_TASK REQUIREMENTS_
Check every line below for the word "Rendered" and copy each one that has it.

_MATERIAL PROVIDED_
━━━━━━

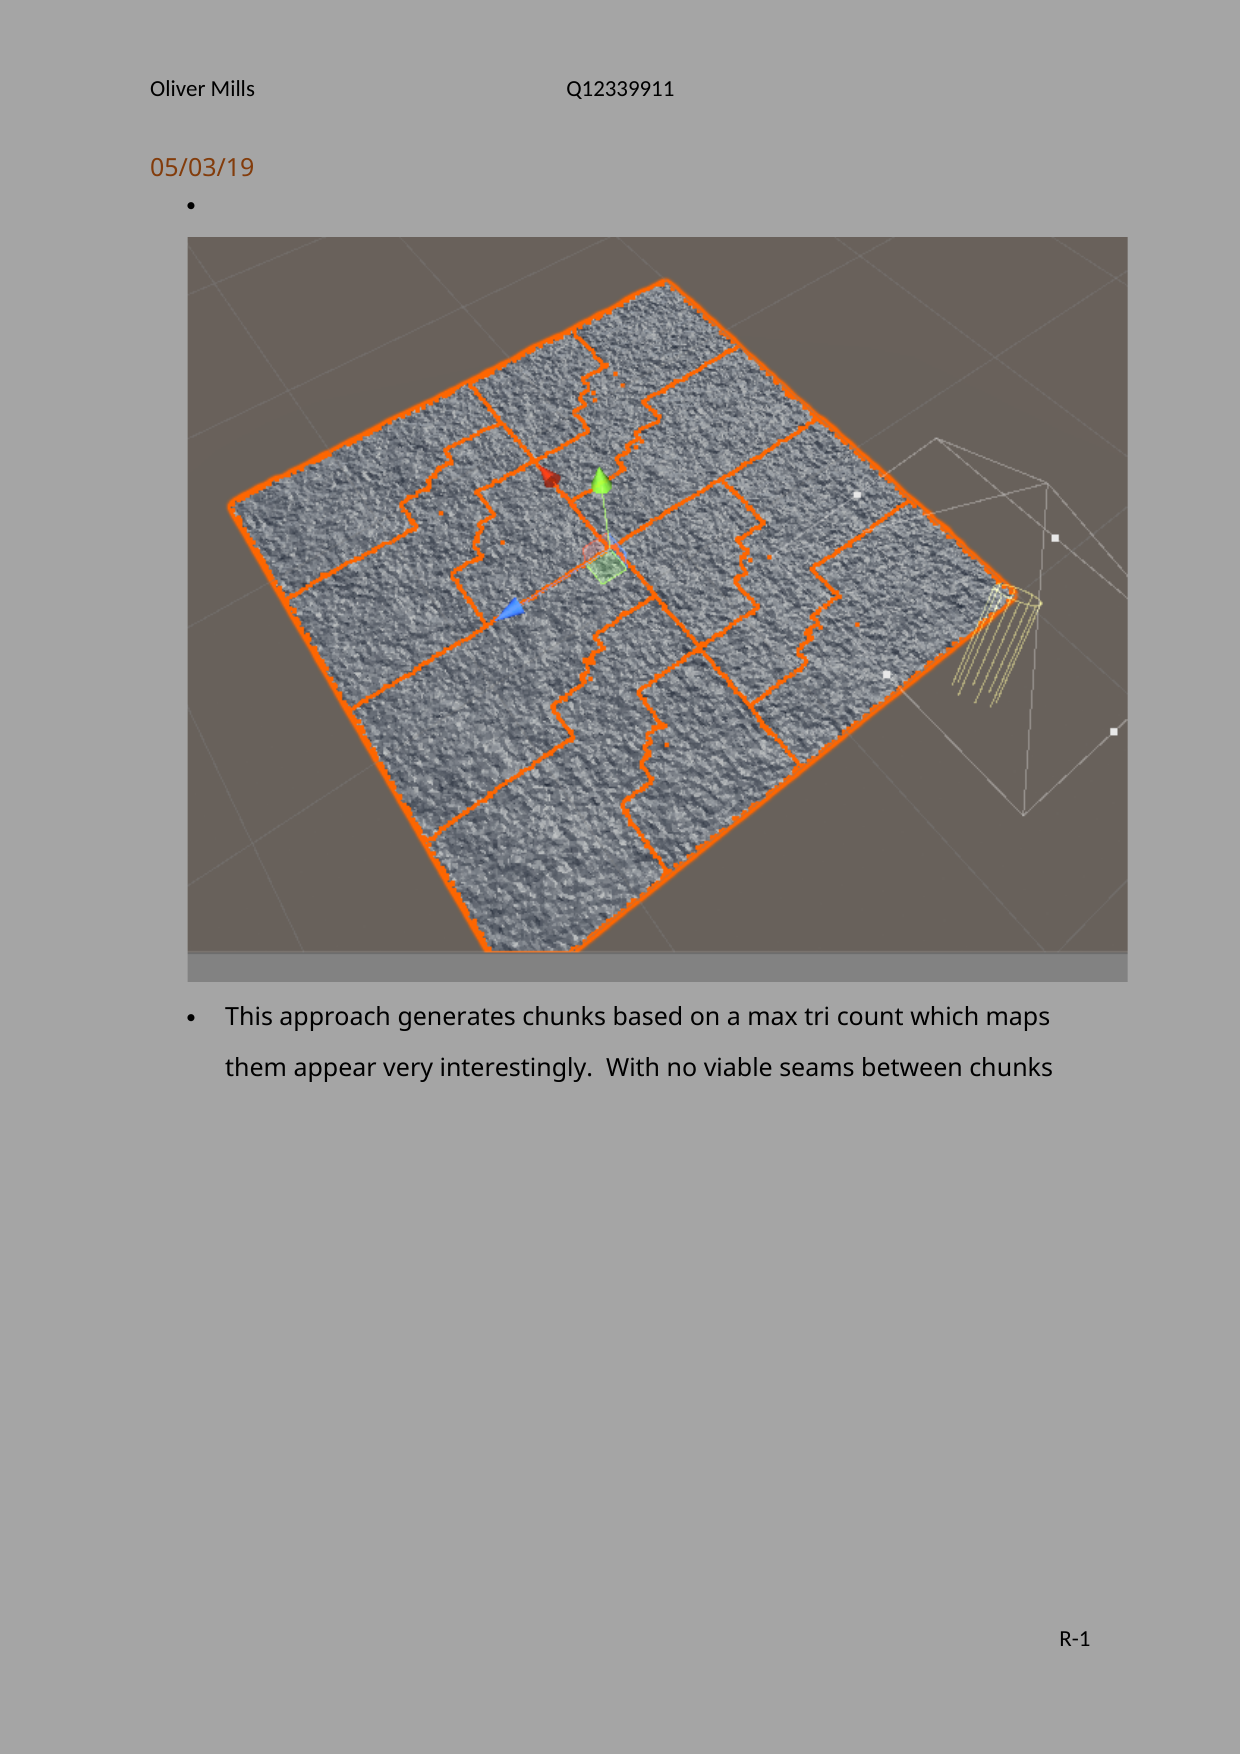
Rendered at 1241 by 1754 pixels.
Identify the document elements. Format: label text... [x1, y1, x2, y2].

━━━━━━

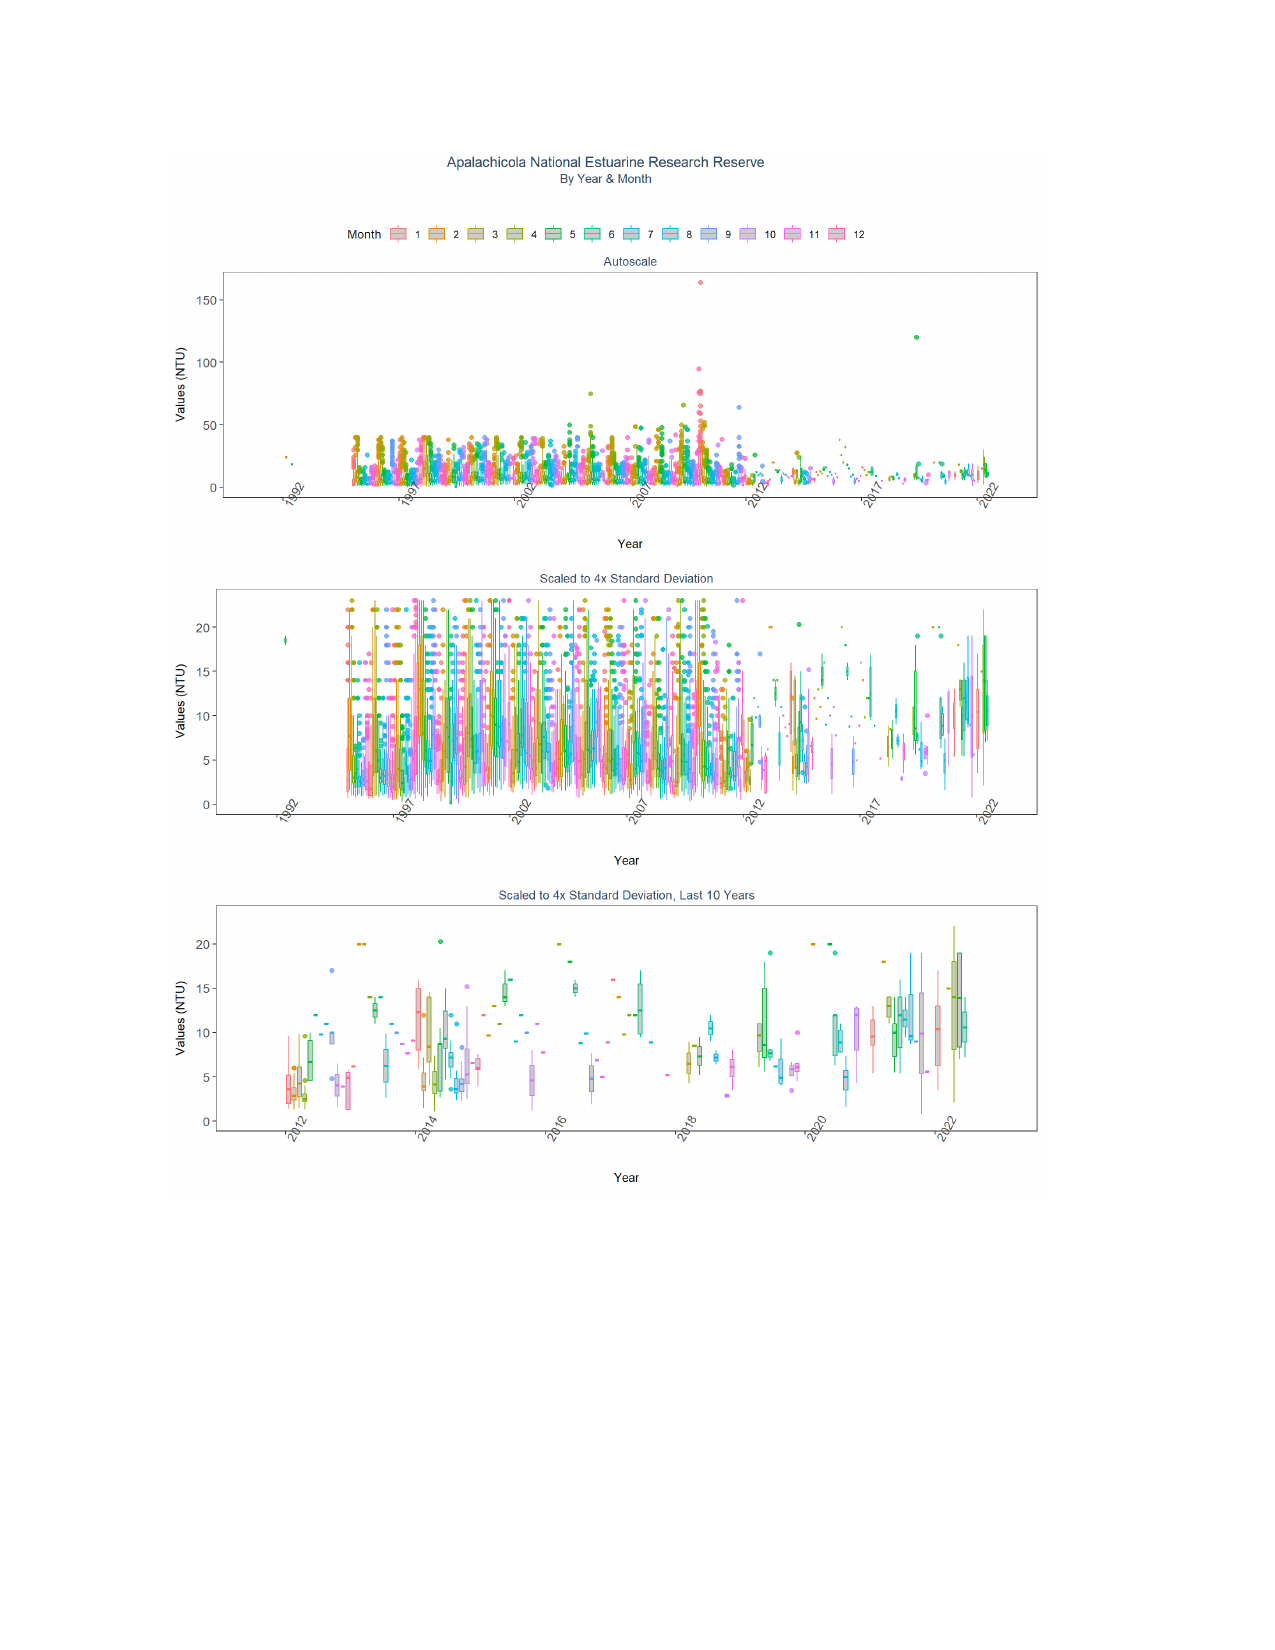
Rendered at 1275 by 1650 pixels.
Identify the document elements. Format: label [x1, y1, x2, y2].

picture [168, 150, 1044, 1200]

━━━━━━

_EXERCISE RESPONSE_
Rendered at 1241 by 1754 pixels.
Rendered at 1275 by 1650 pixels.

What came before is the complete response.